* TASKS FOR THIS EXERCISE *
• A. In two sentences, summarize the source text on Green-Blue celestial mechanics.
• B. Using the source text on Green-Blue celestial mechanics, answer these:
(i) How often does Green come into conjunction, as the writer recalls it?
(ii) What fraction of Earth's mass does the writer give Green?
(iii) How many steps make a league, according to someone on the first visit to the Red Sun Whorl?

Where did you get 150,000 miles?

Anyway, you got me thinking about Green-Blue celestial mechanics.  Stop
me if this has all been done.

We're pretty sure Green is not a satellite but rather another planet
with a slightly smaller orbit, so that it comes into conjunction
every six years (if I remember correctly), right?  Also, Green has
higher gravity than the moon--otherwise the narrator would have told
us at least once how the first thing he as Horn noticed was floating
every time he tried to take a step.  I can hardly imagine Green has
less than half the gravity of Earth and the same density.  Using those
assumptions gives it 1/8 the Earth's mass.  (Calculations available on
request.)

Let's also believe Incanto quoting one Gagliardo when he says the
closest approach of Green to Blue is 35,000 leagues.  If these are
the same leagues in the afterword to _The Sword of Lictor_, namely
about three miles, then that's 105,000 miles.  For comparison,
somebody on the first visit to the Red Sun Whorl says a league is
7000 steps.  If these are half the Roman pace of which the 5000-foot
Roman mile was a thousand, then that's 7000*2.5 = 17,500 feet ~ 3.31
miles.  Using that latter number, Green's closest approach is about
1.87 x 10^8 meters.

We can now determine that the maximum force that Green exerts on Blue
at conjunction is about 8.5 x 10^21 N.  For comparison, the force the
sun exerts on the Earth is about 35.3 * 10^21 N.  In other words,
Green is going to mess up Blue's orbit something fierce--and much
more if it has more than half the Earth's gravity.  Mere storms and
tides are nothing.  Blue is going to mess up Green's orbit even more.
I doubt the system would be stable for more than one or two
conjunctions.

So did I make a mistake?  Are we supposed to infer something from this
discrepancy?  Or is this another case of Wolfe's not letting science
get in the way of the story?  The problem with the latter is that if
he can get away with anything, the kind of deductions he apparently
expects readers to make become problematic--which is the difficulty
we're having with the Blue/Ushas conjecture.

Dataset entries:
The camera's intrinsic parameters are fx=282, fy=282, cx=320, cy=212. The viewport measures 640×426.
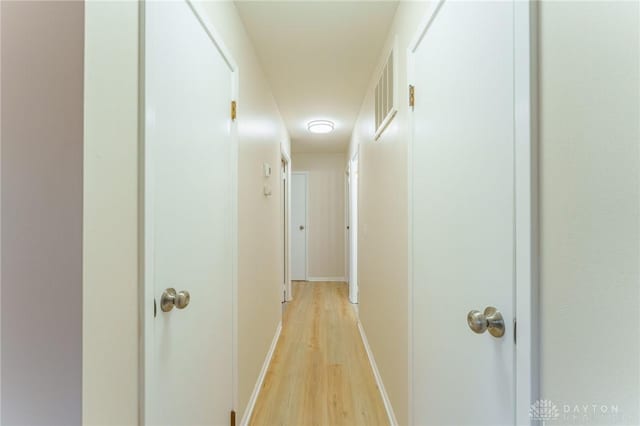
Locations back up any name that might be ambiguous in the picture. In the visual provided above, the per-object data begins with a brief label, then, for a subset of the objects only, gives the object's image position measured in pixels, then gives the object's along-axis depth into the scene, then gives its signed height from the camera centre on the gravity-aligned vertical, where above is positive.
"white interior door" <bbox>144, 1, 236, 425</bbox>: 0.81 -0.01
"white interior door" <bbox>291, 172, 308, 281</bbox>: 5.21 -0.27
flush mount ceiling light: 3.51 +1.14
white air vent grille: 1.69 +0.79
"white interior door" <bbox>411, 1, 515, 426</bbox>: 0.69 +0.01
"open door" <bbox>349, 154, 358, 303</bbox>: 3.96 -0.28
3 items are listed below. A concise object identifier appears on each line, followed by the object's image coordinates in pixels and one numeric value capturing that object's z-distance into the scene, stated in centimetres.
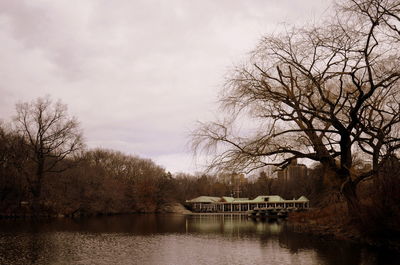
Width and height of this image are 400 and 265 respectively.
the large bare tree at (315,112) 1772
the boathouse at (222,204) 9206
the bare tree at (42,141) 5044
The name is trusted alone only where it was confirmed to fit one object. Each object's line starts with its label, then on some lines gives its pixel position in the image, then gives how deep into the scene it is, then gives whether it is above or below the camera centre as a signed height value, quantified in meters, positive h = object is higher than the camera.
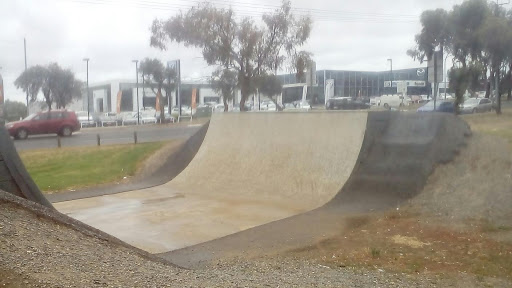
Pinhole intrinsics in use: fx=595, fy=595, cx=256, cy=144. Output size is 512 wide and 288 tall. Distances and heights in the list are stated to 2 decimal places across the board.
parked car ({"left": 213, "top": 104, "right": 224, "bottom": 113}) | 38.81 -0.04
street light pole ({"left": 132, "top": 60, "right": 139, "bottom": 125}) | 39.94 +1.92
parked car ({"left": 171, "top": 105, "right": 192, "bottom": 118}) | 44.60 -0.41
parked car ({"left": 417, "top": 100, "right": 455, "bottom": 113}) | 24.95 -0.01
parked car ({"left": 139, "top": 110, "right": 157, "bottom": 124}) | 43.31 -0.78
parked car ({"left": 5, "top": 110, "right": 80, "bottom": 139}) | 31.97 -0.93
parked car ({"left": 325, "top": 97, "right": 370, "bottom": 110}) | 31.31 +0.11
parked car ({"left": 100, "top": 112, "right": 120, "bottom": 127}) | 43.36 -0.92
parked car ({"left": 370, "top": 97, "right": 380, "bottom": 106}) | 31.80 +0.27
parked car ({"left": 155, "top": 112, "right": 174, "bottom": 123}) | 41.22 -0.80
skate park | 12.36 -2.35
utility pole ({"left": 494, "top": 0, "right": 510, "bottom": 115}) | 23.38 +0.71
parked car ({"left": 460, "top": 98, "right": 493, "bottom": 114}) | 24.09 +0.02
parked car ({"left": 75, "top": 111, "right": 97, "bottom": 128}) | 42.62 -0.91
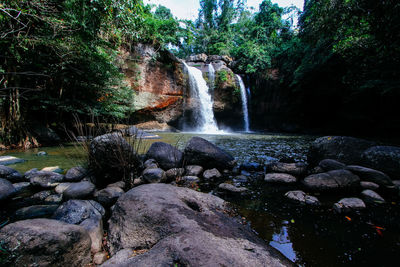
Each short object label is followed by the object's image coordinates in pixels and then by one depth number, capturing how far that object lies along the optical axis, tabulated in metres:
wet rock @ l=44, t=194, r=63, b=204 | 2.17
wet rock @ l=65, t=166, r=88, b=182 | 2.77
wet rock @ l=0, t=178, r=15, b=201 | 2.08
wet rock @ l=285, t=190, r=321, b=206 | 2.25
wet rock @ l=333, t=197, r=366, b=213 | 2.04
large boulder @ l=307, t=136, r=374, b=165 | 3.57
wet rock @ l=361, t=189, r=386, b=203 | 2.29
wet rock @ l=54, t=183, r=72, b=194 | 2.43
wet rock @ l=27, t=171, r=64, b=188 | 2.58
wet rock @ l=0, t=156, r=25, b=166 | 3.59
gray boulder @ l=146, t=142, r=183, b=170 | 3.53
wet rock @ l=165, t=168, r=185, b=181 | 3.00
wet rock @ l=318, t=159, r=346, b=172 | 3.19
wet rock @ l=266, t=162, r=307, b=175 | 3.23
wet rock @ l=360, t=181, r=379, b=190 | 2.59
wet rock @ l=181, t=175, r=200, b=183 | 3.08
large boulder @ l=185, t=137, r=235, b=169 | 3.69
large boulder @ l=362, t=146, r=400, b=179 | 2.92
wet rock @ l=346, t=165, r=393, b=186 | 2.66
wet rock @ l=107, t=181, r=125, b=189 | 2.57
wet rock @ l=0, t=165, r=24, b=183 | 2.68
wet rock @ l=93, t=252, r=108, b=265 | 1.25
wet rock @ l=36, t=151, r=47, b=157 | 4.53
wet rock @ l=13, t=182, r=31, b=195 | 2.40
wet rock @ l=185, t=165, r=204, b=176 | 3.36
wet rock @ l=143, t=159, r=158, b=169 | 3.36
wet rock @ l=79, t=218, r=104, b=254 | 1.37
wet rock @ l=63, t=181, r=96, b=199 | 2.18
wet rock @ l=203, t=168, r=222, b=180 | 3.22
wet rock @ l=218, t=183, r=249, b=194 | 2.63
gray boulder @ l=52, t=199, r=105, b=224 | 1.62
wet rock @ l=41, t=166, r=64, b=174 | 3.25
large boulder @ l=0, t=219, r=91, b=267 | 1.00
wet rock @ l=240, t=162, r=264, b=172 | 3.63
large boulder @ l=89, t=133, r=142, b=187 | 2.61
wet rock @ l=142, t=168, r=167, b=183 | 2.84
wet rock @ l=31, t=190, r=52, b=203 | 2.21
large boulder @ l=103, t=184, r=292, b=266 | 0.93
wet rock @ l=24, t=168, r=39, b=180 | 2.86
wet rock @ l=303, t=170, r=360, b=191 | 2.57
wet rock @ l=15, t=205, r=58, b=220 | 1.75
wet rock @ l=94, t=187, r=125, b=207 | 2.20
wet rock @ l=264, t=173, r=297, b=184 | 2.97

* TASK-BY-TASK OUTPUTS *
• A. The writer assumes Green is a planet on a slightly smaller orbit than Blue with at least half Earth's gravity, and takes Green's closest approach to Blue as 35,000 leagues, about 1.87 x 10^8 meters. On that basis, Green's pull on Blue at conjunction comes to about 8.5 x 10^21 N, compared with about 35.3 x 10^21 N for the sun on Earth, so the writer doubts the system would stay stable for more than one or two conjunctions.

• B.
(i) Every six years.
(ii) 1/8.
(iii) 7000 steps.